As someone who uses 3-D printing in his work and researches quality assurance technologies, I've had the opportunity to see numerous printing defects and analyze what causes them. The problem is not with the concept of 3-D printing, but with the exact process followed to create a specific item. Consumer 3-D printers don't always create high-quality items, and regular people aren't likely to engage in rigorous quality assurance testing before using a 3-D-printed firearm.
Problems are common at home
Many consumer 3-D printers experience a variety of glitches, causing defects in the items they make. At times, an object detaches from the platform it's on while being made, ending up lopsided, broken or otherwise damaged. Flaws can be much harder to detect when the flow of filament – the melted plastic material the item is being made from – is too hot or cold or too fast or slow, or stops when it shouldn't. Even with all of the settings right, sometimes 3-D-printed objects still have defects.
When a poorly made toy or trinket breaks, it can be hazardous. A child might be left with a part that he or she could choke on, for example. However, when a firearm breaks, the result could be even more serious – even fatal.
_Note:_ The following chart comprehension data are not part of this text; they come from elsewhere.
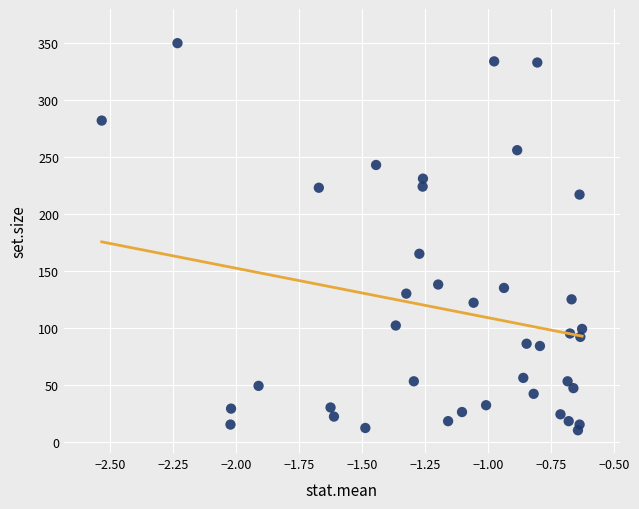

What is the range of Y values (max minus min)?

340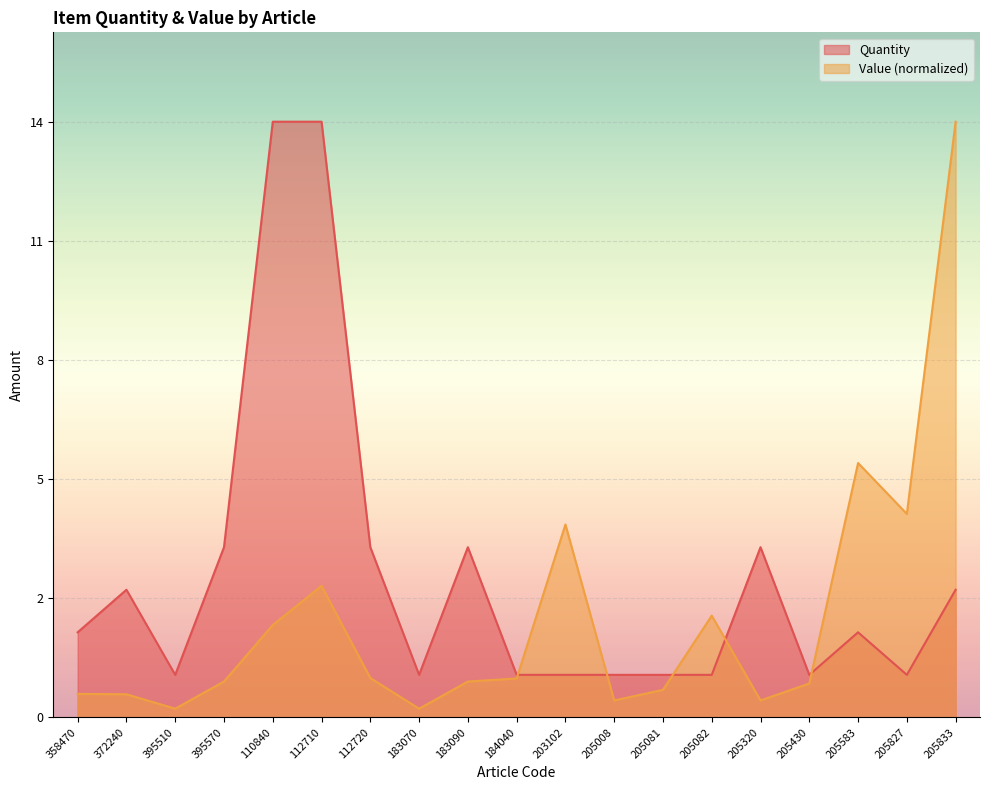

At which category does Quantity reach its first local peak?

372240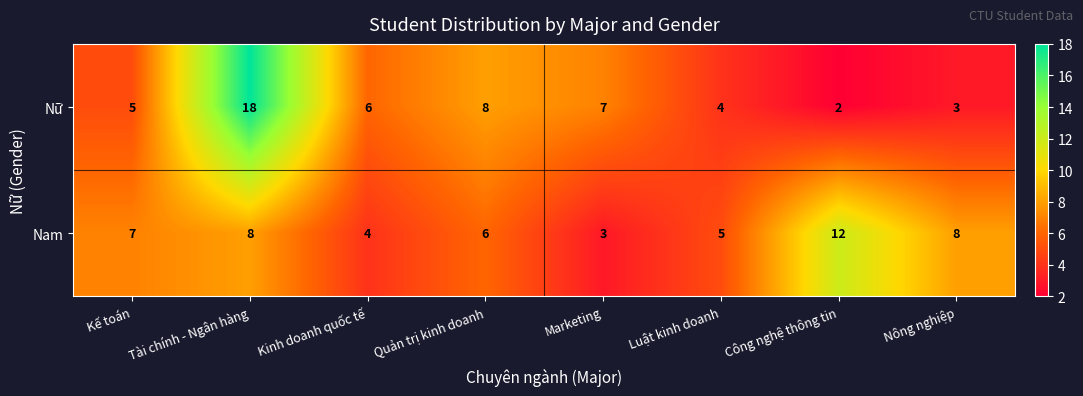

How many data points does each series have?

8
In 2013, agents from the U.S. Bureau of Alcohol, Tobacco, Firearms and Explosives tested 3-D-printed guns and found that the quality of materials and manufacturing determined whether a gun would fire multiple rounds successfully, or break apart during or after the first shot.
Home printing also risks that nefarious people might tamper with the design files on a website, publish intentionally defective designs or even create a virus that interferes with the operation of a 3-D printer itself. Hackers may deliberately target 3-D printed guns, for ideological or other reasons, or inadvertently cause defects with more general attacks against 3-D printing systems.
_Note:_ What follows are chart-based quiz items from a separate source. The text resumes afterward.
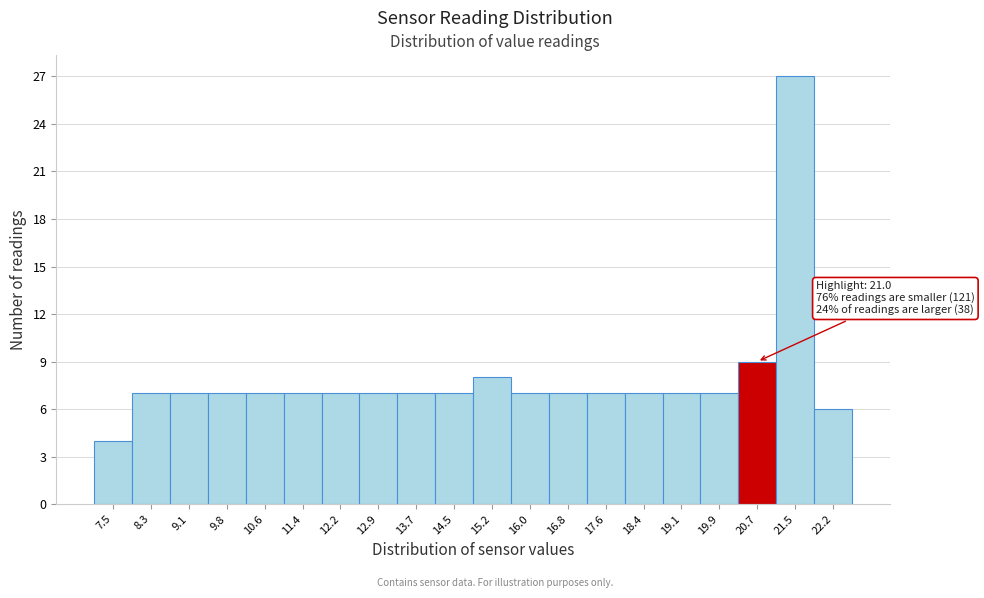

Reading left to right, extract all data points from this chart.

7.5=4	8.3=7	9.1=7	9.8=7	10.6=7	11.4=7	12.2=7	12.9=7	13.7=7	14.5=7	15.2=8	16.0=7	16.8=7	17.6=7	18.4=7	19.1=7	19.9=7	20.7=9	21.5=27	22.2=6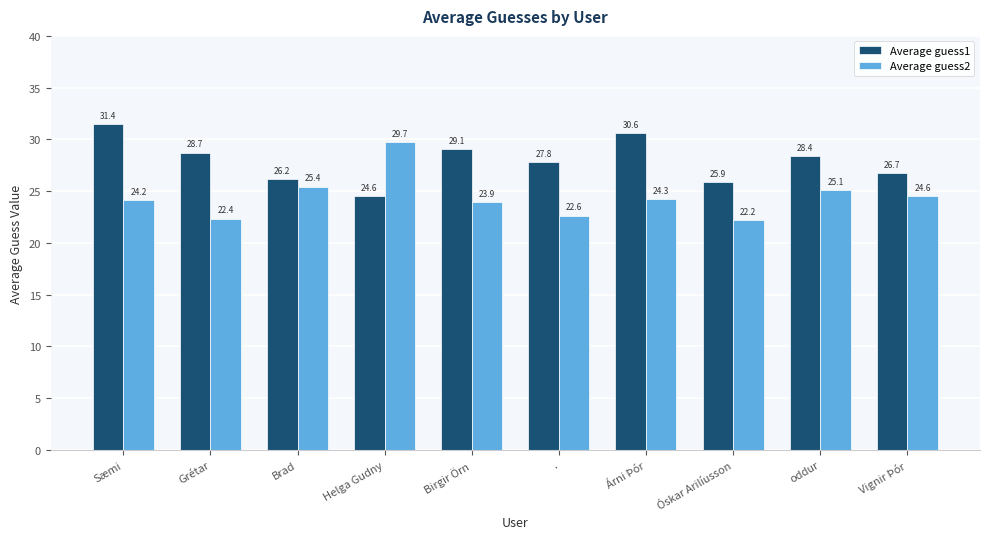

Is the value of Average guess2 at Árni Þór greater than the value of Average guess1 at Vignir Þór?

No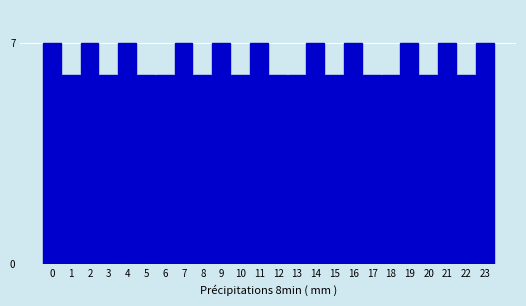

Reading left to right, transcribe all the data shown in this chart.

0=7	1=6	2=7	3=6	4=7	5=6	6=6	7=7	8=6	9=7	10=6	11=7	12=6	13=6	14=7	15=6	16=7	17=6	18=6	19=7	20=6	21=7	22=6	23=7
Some 3-D printing defects are easy to see. Others can be far more difficult to detect. Credit: Jeremy Straub, CC BY Not up to commercial standards
Commercial manufacturers of guns double-check their designs, test models and perform rigorous examinations to ensure their firearms work properly. Defects still happen, but they're much less likely than with home-printed weapons.
Home printers are not designed to produce the level of consistent quality required for weapon production. They also don't have systems to detect all of the things that could go wrong and make printed weapons potentially dangerous.
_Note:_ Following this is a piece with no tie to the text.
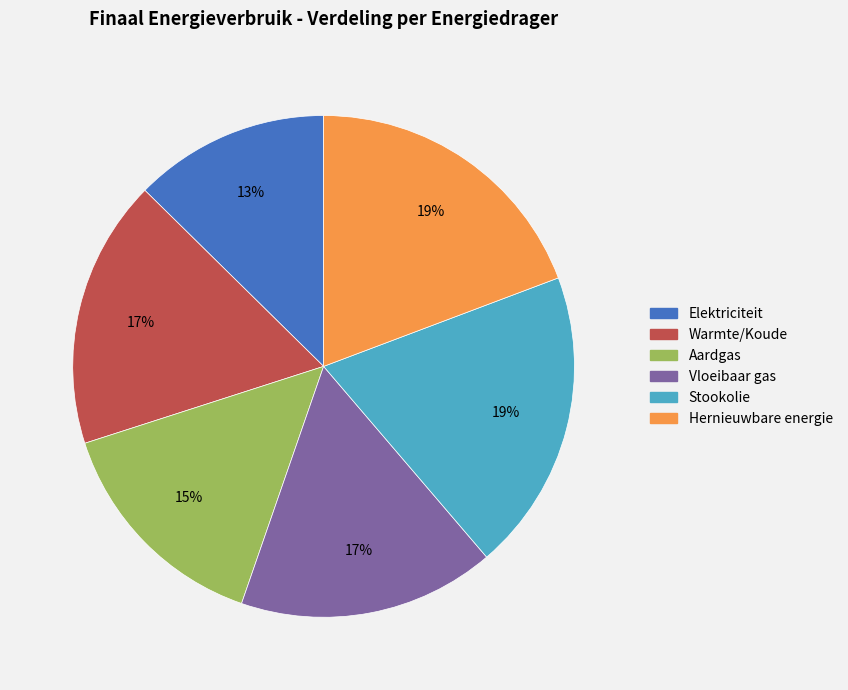

Is Elektriciteit the majority of the pie?

No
This is not to say that 3-D printing itself is unsafe. In fact, many companies use 3-D printing to manufacture parts where safety is critical. Printed parts are used in airplanes and for medical devices, patient-specific surgical instruments, customized time-release drugs, prosthetics and hearing aids. Scientists have even proposed printing scaffolding to grow or repair human body parts.
Solutions to defects, but not ready yet
In time, improvements to popularly available 3-D printers may allow safe production of reliable parts. For instance, emerging technologies could monitor the process of printing and the filament used. The group I work with and others have developed ways to assess parts, both during printing and afterward.
Other researchers are developing ways to prevent malicious defects from being added to existing printing instructions and secure printing, more generally.
So far, though, these advances are being developed and tested in research laboratories, not incorporated into mass-produced 3-D printers. For the moment, most quality control over 3-D-printed parts is left to the person operating the printer, or whoever is using the item. Most consumers don't have the technical skills needed to design or perform the appropriate tests, and likely won't ever learn them. Until the machines are more sophisticated, whatever is made with them – whether firearms or other items – isn't guaranteed to be reliable enough to use safely.